Turning “ASEAN” into everyday peace of mind
One message came through clearly. Haze and transnational crime hit people directly, so Thailand must work with neighboring countries continuously, not season by season. From a policy point of view, that signals an effort to raise border problems from local pressure into a shared regional agenda.
However, people will judge success through lived results. They will look at how many days air quality improves, whether alerts reach vulnerable groups, whether online scam victims drop, and whether help channels work when people need them.

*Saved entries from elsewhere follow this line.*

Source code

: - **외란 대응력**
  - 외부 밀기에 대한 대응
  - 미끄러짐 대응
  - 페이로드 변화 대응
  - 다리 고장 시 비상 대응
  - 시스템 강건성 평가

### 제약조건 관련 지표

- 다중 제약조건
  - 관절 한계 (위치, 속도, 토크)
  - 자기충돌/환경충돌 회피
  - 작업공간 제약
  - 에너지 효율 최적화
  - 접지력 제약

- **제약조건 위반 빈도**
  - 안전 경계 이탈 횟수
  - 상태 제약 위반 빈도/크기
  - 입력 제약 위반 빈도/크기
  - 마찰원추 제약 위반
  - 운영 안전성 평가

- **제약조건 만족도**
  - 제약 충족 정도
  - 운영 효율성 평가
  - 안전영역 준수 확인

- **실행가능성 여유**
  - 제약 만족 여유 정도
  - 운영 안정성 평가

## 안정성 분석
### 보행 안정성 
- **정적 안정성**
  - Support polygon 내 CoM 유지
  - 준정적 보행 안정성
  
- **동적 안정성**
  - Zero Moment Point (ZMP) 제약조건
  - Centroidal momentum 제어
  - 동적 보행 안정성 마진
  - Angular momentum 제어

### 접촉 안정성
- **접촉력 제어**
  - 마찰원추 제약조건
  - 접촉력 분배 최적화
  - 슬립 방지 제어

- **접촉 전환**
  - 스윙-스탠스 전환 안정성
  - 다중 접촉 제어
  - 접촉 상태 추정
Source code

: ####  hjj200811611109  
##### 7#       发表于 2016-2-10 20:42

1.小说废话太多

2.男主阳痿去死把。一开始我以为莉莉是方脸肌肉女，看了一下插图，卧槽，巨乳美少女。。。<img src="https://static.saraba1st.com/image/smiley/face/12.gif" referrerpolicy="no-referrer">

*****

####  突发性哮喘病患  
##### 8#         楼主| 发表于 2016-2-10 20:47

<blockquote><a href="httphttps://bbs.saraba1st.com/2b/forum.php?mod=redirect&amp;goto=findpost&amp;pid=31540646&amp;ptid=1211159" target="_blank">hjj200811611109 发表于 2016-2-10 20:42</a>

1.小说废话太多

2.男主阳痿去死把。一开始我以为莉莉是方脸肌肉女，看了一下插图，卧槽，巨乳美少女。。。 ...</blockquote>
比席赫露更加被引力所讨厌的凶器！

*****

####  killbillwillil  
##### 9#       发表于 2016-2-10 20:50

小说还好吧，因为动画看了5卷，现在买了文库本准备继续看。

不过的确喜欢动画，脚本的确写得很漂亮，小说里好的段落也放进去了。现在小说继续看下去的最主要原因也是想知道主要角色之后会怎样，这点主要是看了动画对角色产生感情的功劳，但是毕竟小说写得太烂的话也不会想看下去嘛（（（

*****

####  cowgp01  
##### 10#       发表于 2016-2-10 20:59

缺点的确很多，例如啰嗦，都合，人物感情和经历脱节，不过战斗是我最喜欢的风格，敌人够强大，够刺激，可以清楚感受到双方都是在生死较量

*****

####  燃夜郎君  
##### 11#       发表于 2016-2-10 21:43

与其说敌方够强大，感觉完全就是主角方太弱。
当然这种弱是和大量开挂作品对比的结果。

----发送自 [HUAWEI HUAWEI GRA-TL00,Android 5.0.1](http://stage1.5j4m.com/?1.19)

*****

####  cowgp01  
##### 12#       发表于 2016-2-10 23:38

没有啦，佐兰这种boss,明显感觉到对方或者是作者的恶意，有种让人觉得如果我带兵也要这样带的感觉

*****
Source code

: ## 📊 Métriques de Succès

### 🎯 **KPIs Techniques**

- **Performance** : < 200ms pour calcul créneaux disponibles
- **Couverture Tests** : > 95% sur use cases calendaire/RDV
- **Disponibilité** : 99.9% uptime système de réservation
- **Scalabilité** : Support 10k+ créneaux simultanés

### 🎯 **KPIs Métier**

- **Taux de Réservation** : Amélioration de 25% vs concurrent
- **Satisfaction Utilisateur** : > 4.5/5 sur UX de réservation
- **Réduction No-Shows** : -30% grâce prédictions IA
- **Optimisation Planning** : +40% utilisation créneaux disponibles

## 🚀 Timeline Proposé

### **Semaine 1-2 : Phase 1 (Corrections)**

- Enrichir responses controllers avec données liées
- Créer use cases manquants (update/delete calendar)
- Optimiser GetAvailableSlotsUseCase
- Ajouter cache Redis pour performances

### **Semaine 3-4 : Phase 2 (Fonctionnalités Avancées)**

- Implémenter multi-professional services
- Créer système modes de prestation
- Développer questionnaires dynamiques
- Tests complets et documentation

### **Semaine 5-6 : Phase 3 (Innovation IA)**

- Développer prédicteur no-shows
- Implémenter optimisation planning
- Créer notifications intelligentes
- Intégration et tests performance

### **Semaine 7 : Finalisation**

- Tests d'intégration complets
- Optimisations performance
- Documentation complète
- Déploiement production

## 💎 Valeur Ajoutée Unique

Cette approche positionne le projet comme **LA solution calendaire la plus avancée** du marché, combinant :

Chiang Rai stands on the front line
The ASEAN Roadshow in Chiang Rai on February 12, 2026, showed a shift in expectations. For many locals, ASEAN is no longer a distant concept. It has become a tool they want to see in action against problems that shape daily life, especially cross-border PM2.5 and online crime that breaks trust and drains savings.
Chiang Rai may be one province on the map, but it often feels the impact first and most clearly. Because of that, knowledge sessions matter only when they lead to real steps. Regional mechanisms matter only when people can breathe easier, feel safer, and see better opportunities in their communities.
In the end, the event left more than a schedule and group photos. It left a shared task for government offices, schools, and communities: turn regional cooperation into cleaner air and a safer society for Chiang Rai, and for Thailand as a whole.